Bounded admission gate.

Per docs/protocol-v1.md §“Admission semantics”: at most active_permits + queue_depth outstanding requests across the whole daemon at any time. The (active_permits + 1)th request is still admitted (it just queues behind the active one); the (active_permits + queue_depth + 1)th is rejected immediately with Response::Error{code: queue_full}.

Implementation: a single tokio::sync::Semaphore whose total permit count is active_permits + queue_depth. Per-request flow:

  1. try_acquire_owned — non-blocking. If no permit available, return QueueFull. The wire layer translates that into a terminal Response::Error frame.
  2. Hold the permit for the duration of the generation (the OwnedSemaphorePermit guard goes onto the request future’s stack).
  3. Drop on completion / cancellation. Permit returns to the pool, freeing slot for the next admit.

For v0.1 the daemon’s only backend (llamacpp) is single- threaded internally — concurrent generates serialise on its inner mutex.
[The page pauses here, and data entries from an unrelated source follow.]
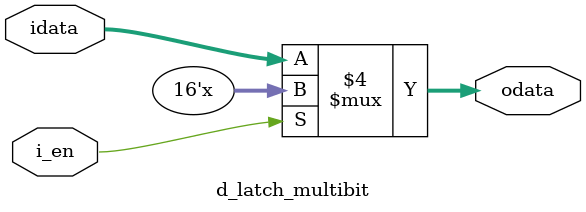
<source format=v>

module d_latch_multibit(idata, i_en, odata);
        input [15:0] idata;
        input i_en;
        output reg [15:0] odata;

        always @(idata, i_en)
             begin
                  if(!i_en)

                        odata = idata;
                  else
                        odata = odata;

             end
endmodule



</source>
Setting active_permits=1 matches that reality without bottlenecking the wire layer (which is happy to read and queue many requests). v0.2’s continuous-batching backends will raise active_permits above 1.

Structs§

Admission
Shared admission gate handed to every per-connection task via lifecycle::AcceptContext. Cheap to clone (just an Arc bump).

Enums§

SubmitError
Errors returned by Admission::try_admit.